Umpires from host countries have been used exclusively since 2020 when the pandemic imposed worldwide travel restrictions.
The arrangement came under sharp criticism during Bangladesh’s recent tour of South Africa when the visitors raised allegations of bias against two local umpires in the Test series.
South African umpires Marais Erasmus and Adrian Holdstock stood in the series, where Bangladesh had been on the wrong end of several close calls.
Bangladesh all-rounder Shakib Al Hasan, who did not play the series, was among a chorus of Bangladeshi social media users criticising the umpires.

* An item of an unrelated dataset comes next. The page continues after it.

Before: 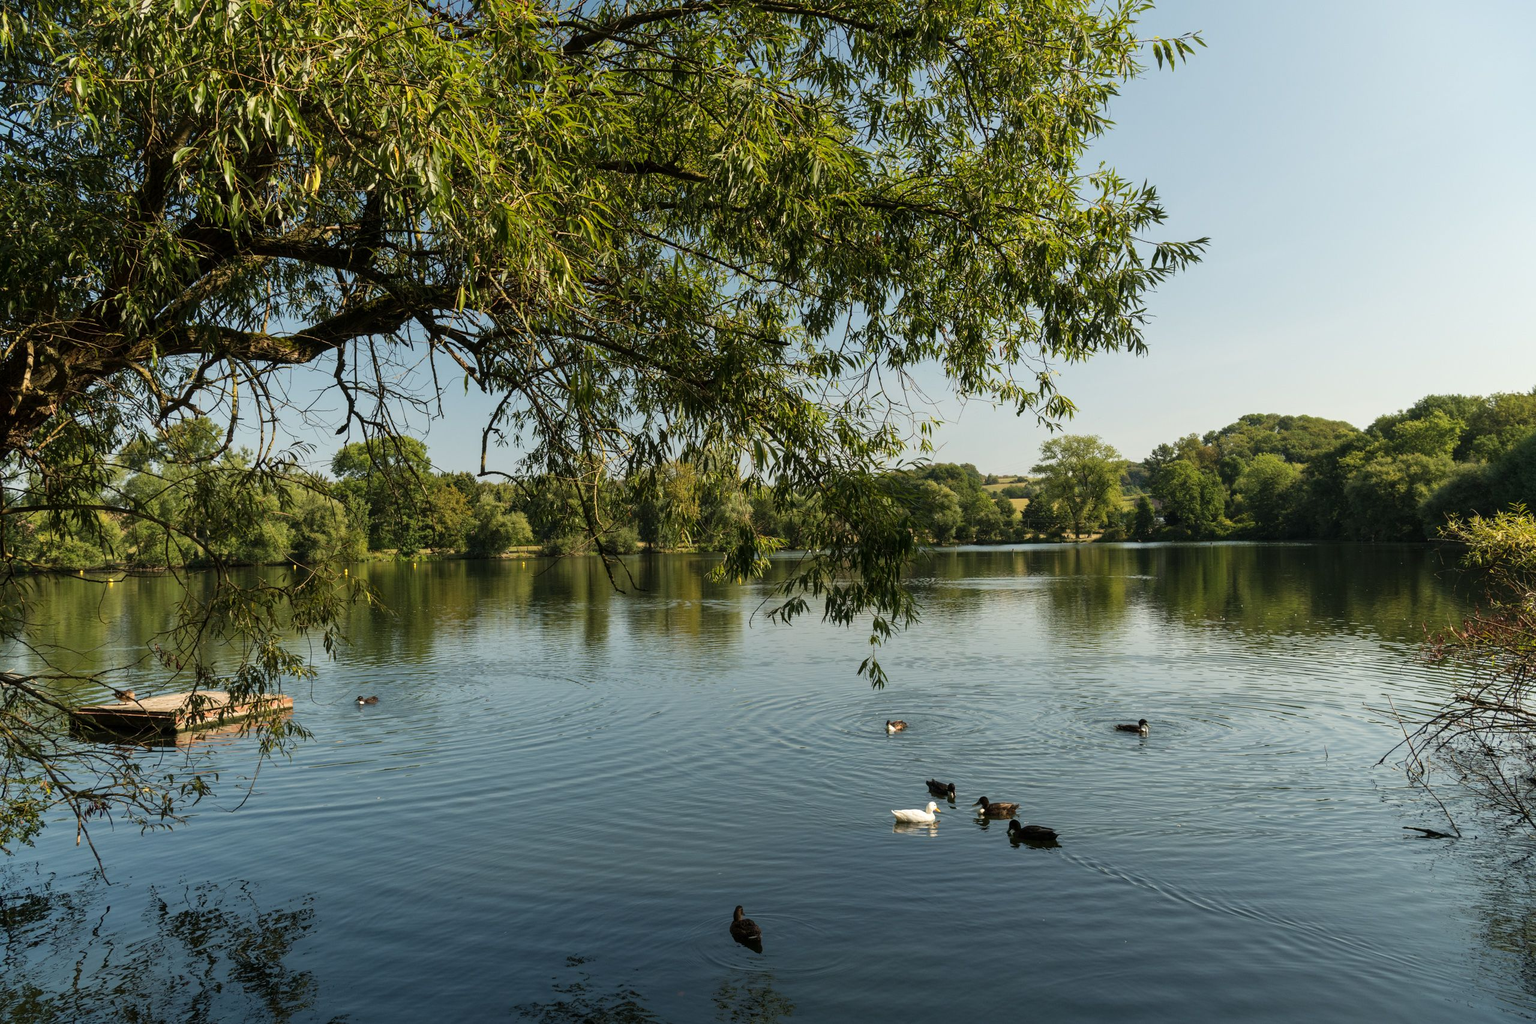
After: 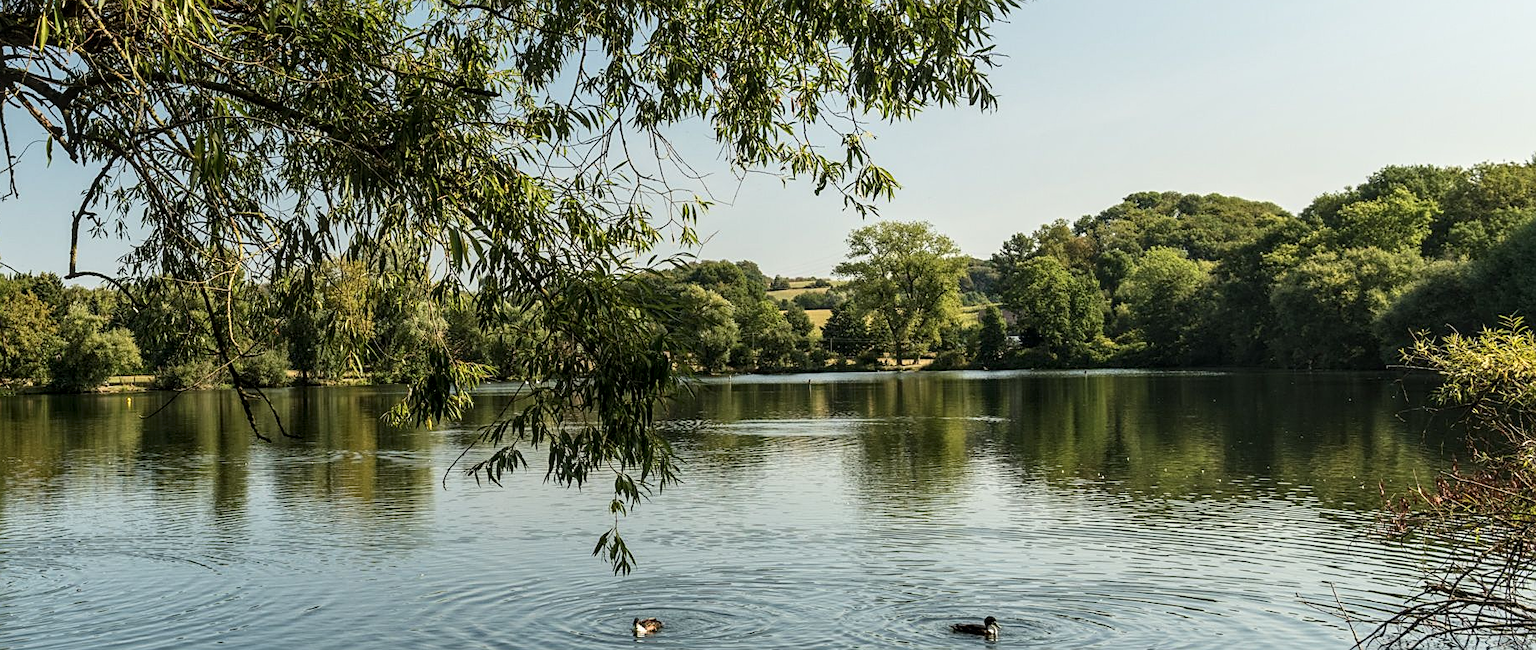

Bangladesh Cricket Board (BCB) said it would file formal complaints to ICC match referee manager over claims of biased umpiring and “unbearable” sledging.
Bangladesh partially restored neutral umpiring in the country’s ongoing series against Sri Lanka when it appointed England’s Richard Kettleborough and West Indies’ Joel Wilson alongside local umpire Sharfuddoula.
ICC chairman Barclay added that the body had no plan to make it compulsory for Twenty20 franchises to release players for national duty like other sports, especially football.
Football clubs are obliged to release players to a national representative team if they are called up.
Bangladesh were unable to call up pace bowler Mustafizur Rahman for the ongoing Test against Sri Lanka despite injuries to two key frontline seamers Taskin Ahmed and Shoriful Islam.
Mustafizur, who was playing Indian Premier League for Delhi Capitals, has been included in the Bangladesh Test side for next month’s tour of the West Indies.
“T20 competitions are domestic competitions. Movement of players is an issue for the members, not an ICC issue,” Barclay said.
“We don’t have an arrangement with the players. I would just leave that for the member boards to answer,” he added.
“The Future Tours Programme is being put together at the moment. I am hopeful we will be able to accommodate everything necessary.”